Assigned task >>
Across the entries below, how many lines have the word "lidé" in them? Respond with only the number.
******
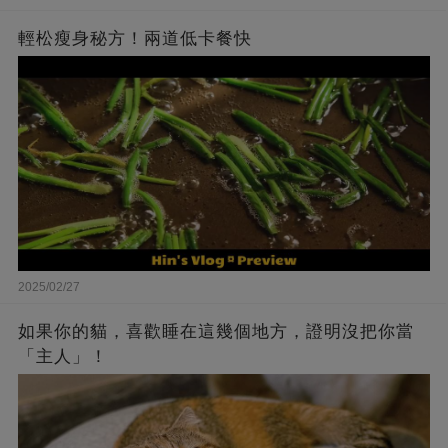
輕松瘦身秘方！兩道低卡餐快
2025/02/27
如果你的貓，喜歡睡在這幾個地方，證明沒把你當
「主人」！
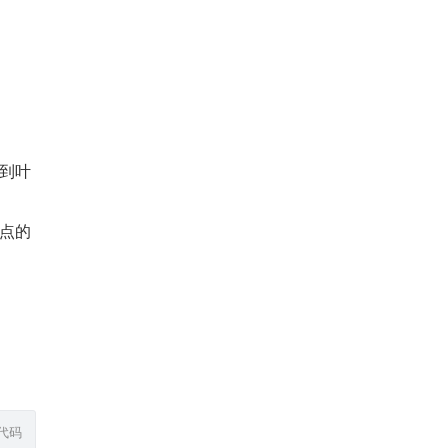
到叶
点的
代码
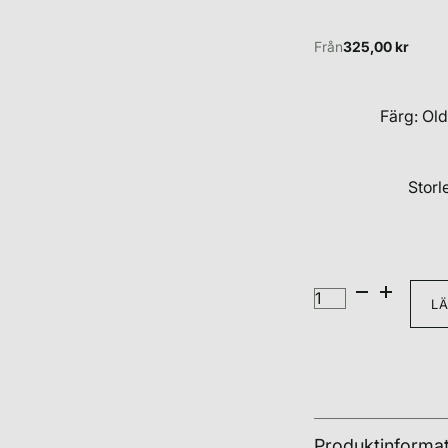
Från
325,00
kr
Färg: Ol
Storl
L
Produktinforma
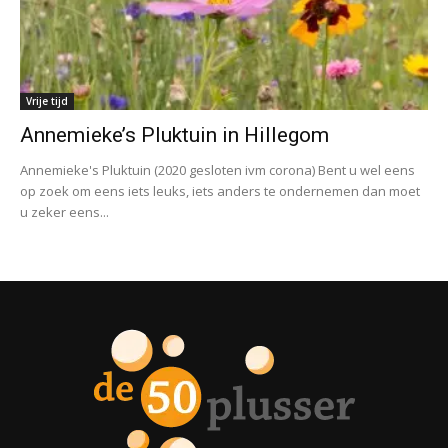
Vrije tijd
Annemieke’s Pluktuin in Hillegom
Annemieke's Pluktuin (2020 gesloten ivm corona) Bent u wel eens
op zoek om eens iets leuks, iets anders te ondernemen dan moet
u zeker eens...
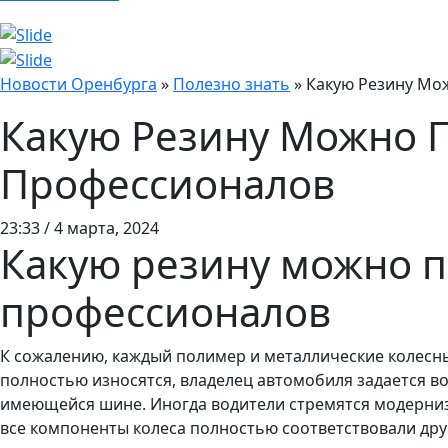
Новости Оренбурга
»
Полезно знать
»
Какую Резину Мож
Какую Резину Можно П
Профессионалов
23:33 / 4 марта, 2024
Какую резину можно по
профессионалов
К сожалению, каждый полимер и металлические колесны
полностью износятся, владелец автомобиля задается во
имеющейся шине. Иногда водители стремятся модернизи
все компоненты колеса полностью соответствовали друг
******
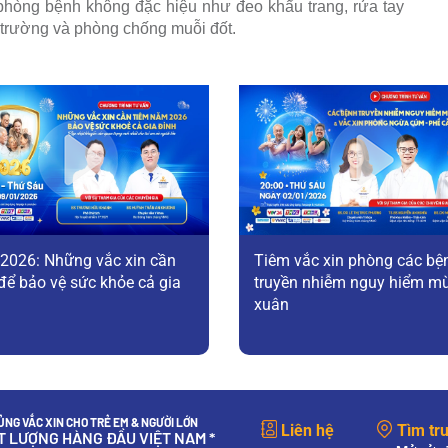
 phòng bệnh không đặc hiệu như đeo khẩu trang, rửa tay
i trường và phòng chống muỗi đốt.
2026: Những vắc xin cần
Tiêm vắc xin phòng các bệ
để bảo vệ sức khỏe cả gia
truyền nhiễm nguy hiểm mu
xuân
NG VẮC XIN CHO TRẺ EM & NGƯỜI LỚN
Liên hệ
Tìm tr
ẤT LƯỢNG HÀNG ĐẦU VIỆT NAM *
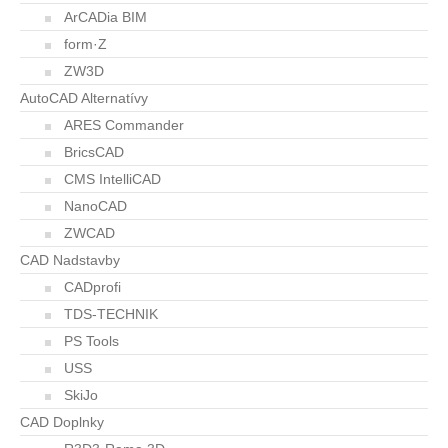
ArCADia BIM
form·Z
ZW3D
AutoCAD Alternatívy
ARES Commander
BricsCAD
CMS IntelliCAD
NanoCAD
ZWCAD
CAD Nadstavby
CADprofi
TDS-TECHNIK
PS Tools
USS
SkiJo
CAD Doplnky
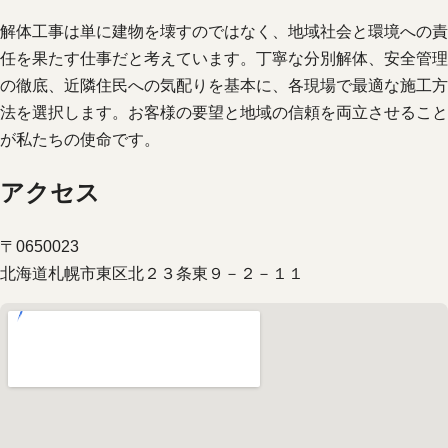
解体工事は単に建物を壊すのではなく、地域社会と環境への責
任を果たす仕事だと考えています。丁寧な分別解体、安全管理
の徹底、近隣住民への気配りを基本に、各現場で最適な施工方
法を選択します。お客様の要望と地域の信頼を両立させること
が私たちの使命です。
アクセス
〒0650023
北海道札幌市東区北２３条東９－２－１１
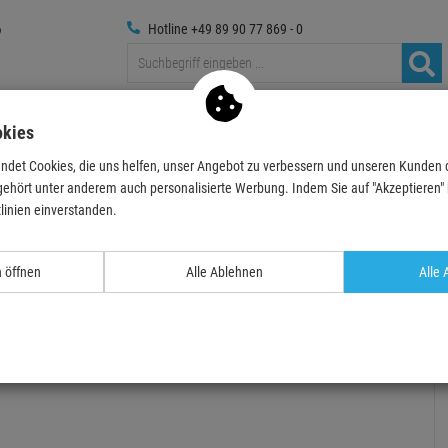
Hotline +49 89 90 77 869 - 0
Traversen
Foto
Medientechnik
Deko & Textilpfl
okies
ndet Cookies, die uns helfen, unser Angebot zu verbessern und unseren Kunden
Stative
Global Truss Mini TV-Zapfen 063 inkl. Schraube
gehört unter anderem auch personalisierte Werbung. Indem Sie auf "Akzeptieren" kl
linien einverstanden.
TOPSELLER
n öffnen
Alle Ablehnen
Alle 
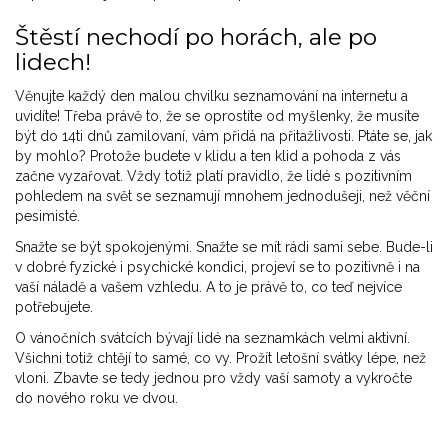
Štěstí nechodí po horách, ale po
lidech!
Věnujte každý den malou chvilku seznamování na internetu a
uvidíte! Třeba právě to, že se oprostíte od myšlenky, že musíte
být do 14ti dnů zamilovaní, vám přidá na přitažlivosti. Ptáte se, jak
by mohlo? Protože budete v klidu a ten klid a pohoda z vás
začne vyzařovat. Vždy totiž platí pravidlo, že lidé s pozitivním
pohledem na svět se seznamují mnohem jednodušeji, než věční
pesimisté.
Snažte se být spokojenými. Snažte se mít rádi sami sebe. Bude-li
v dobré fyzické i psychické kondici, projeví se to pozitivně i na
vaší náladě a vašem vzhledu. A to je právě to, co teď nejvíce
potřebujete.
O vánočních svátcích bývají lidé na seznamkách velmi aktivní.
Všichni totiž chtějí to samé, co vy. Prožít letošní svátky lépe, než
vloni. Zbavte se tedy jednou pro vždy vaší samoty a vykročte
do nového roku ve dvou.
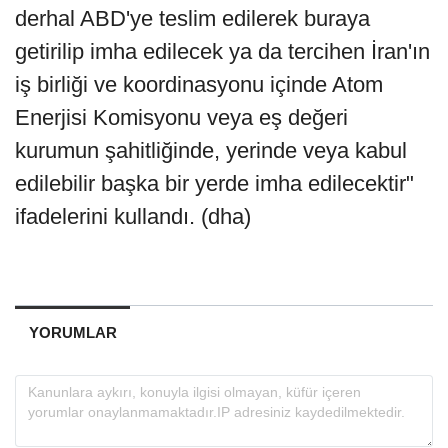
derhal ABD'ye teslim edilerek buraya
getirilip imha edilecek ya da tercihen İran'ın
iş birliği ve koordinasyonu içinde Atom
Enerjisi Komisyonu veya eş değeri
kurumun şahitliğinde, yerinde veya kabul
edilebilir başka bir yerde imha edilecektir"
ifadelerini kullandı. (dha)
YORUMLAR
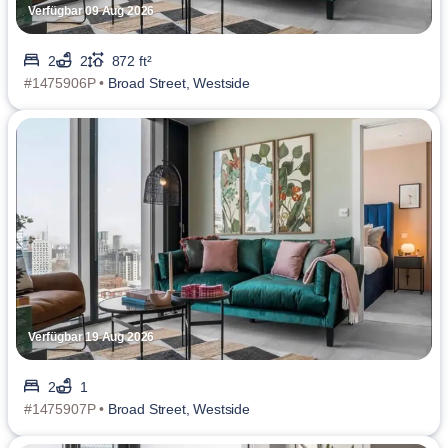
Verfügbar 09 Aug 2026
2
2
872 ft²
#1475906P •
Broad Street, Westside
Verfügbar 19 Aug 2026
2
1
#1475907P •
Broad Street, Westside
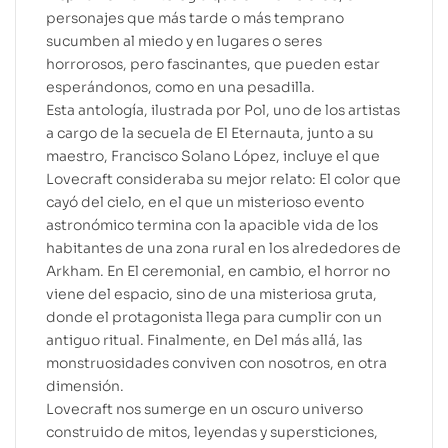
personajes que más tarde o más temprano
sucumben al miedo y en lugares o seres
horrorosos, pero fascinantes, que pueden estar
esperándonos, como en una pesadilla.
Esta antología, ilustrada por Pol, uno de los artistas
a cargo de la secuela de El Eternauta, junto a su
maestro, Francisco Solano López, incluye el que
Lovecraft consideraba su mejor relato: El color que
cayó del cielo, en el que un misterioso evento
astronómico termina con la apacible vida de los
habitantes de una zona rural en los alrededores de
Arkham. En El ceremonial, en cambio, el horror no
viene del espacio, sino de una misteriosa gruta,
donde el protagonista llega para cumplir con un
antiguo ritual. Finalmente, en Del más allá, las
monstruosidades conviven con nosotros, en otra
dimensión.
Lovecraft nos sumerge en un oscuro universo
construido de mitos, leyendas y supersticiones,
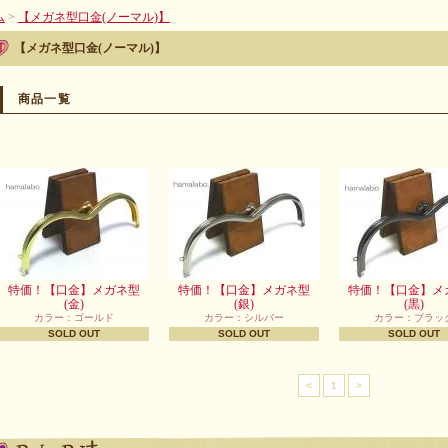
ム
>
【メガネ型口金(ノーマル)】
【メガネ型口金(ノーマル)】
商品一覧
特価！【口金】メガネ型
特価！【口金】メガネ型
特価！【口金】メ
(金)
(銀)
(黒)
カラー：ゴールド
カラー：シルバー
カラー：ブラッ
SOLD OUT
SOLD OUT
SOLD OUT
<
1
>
******
Solution to the problem >>
2